Now the Abe government has issued another “reinterpretation.” However, Japan is not yet a normal country. The Prime Minister noted: “There is no change in the general principle that we cannot send troops overseas.”
Still, the SDF will be allowed to cooperate with other countries (most obviously America) that come to Japan’s defense. Tokyo also will be able to aid allies under attack and join peacekeeping operations in the name of “collective self-defense.” These are important steps forward, even though the change would be small for other nations. Yet the “reinterpretation” requires only cabinet and parliamentary approval, not constitutional revision.
The controversial move triggered public protests. One man set himself on fire in response. The Abe plan may have contributed to the ruling party’s election loss in a provincial governor’s race. The Diet must change numerous laws to implement the change, and Prime Minister Abe indicated that he planned to go slow: “Unfortunately, we cannot say that public is fully supportive.”
Overseas the response was mixed. The PRC predictably was unhappy. A government spokesman said: “China opposes the Japanese fabricating the China threat to promote its domestic political agenda.” The Republic of Korea explained it was “paying sharp attention to” the policy. Seoul also called on Japan to win its neighbors’ confidence and insisted that Japanese forces would have to be invited in for any “collective” mission.
Other nations—in a break from the past—were supportive. Australian Prime Minister Tony Abbott endorsed the move. So did the Philippines, which earlier welcomed Tokyo taking a more active military role in response to Beijing’s aggressive ocean maneuvers. Singapore also offered public support, while most ASEAN states and India were favorably inclined, if more private in their reactions. In fact, Japan recently announced that it was giving six ships to Vietnam for use in coast guard and fisheries operations.
The United States was pleased. Defense Secretary Chuck Hagel explained: “This decision is an important step for Japan as it seeks to make a greater contribution to regional and global peace and security.”
Some critics still worry about Tokyo’s ultimate intentions, as if the Japanese had a double dose of original sin. But everyone who planned the depredations of World War II is dead. There is no imperial generation planning a comeback. And those pushing a more aggressive stance seem mild compared to America’s war-happy neoconservatives. Nor does Japan, with a stagnant economy, middling (and declining) population and pacifist ethos, look much like the next global dominator.
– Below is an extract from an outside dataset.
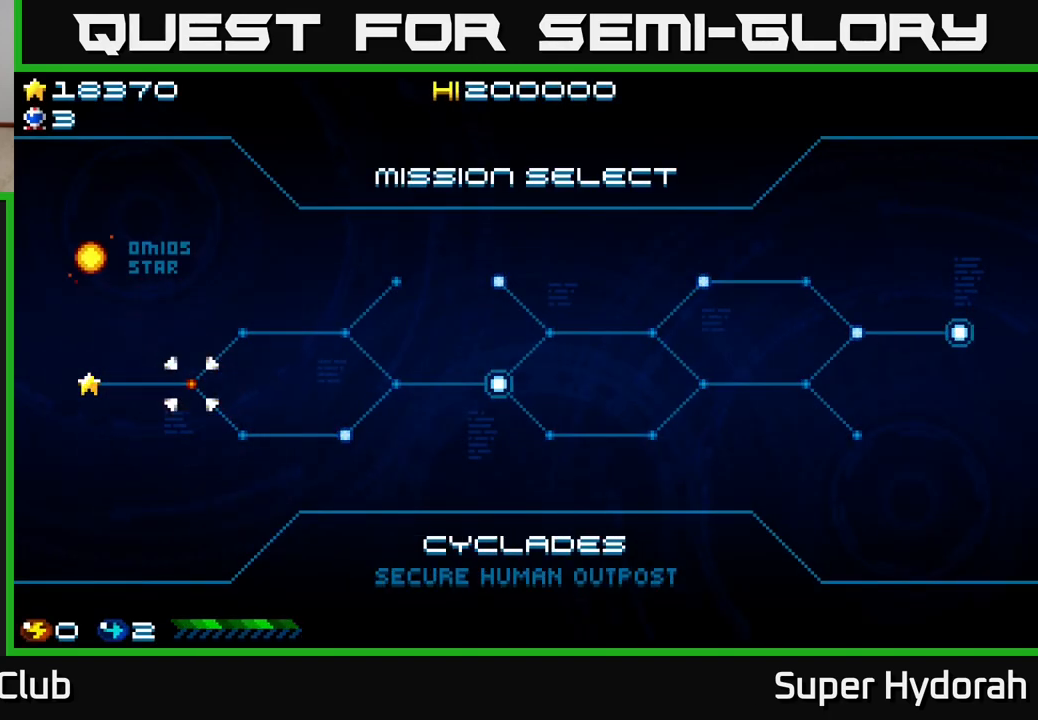
{"buttons": [], "left_stick": "center", "events": [[17, "A", "down"], [83, "A", "up"], [200, "A", "down"], [283, "A", "up"], [383, "A", "down"], [483, "A", "up"]]}
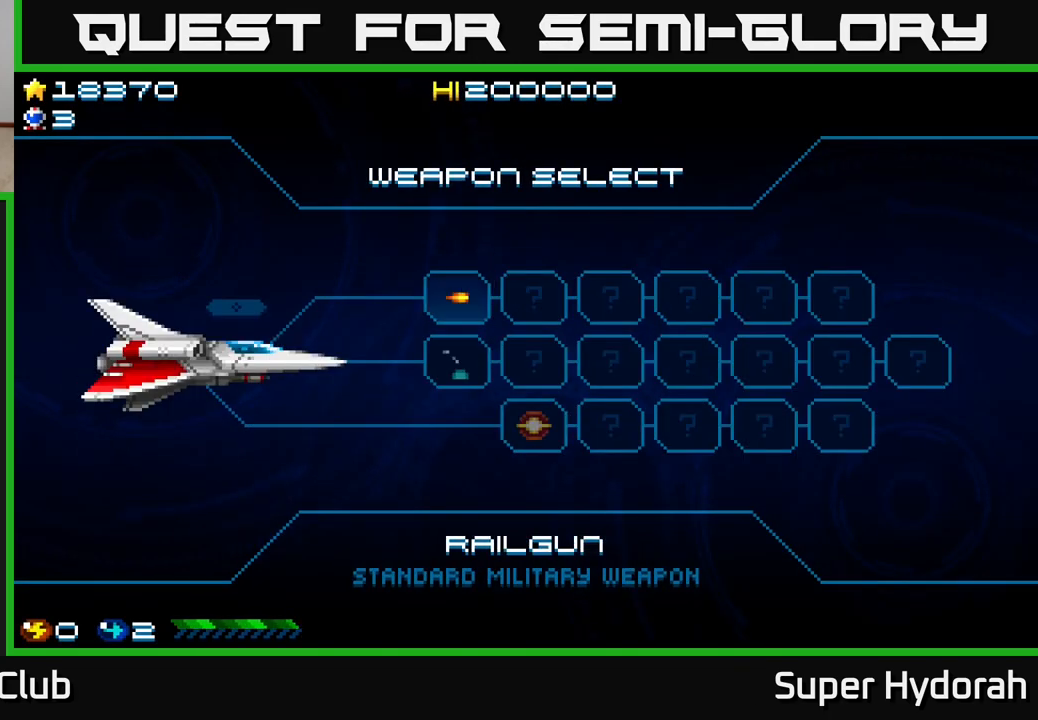
{"buttons": ["A"], "left_stick": "center", "events": [[283, "A", "down"], [383, "A", "up"], [467, "A", "down"]]}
Instead, Japan’s well-established desire to do nothing has run aground because the world looks ever-more dangerous. With the Chinese challenge only likely to grow, Tokyo needs to be able to match the PRC. Moreover, even though Washington has affirmed coverage of the “mutual” defense treaty (Japan’s responsibilities are essentially nil), America’s interest in which country controls various uninhabited rocks also is essentially nil. Exactly what the United States would do in a crisis is not so clear .
Moreover, basic economics suggests that Washington will have to reduce its role. As Prime Minister Abe recognized in 2012: “With the U.S. defense budget facing big cuts, a collapse of the military balance of power in Asia could create instability.” The underlying defense commitment itself will face increasing challenges. Stephen Harner, a former Foreign Service officer, wrote of “the possibility that the U.S. commitment to the alliance may one day be formally withdrawn or, more likely, may simply be recognized by all to be illusory, a fiction that dares not speak its name.”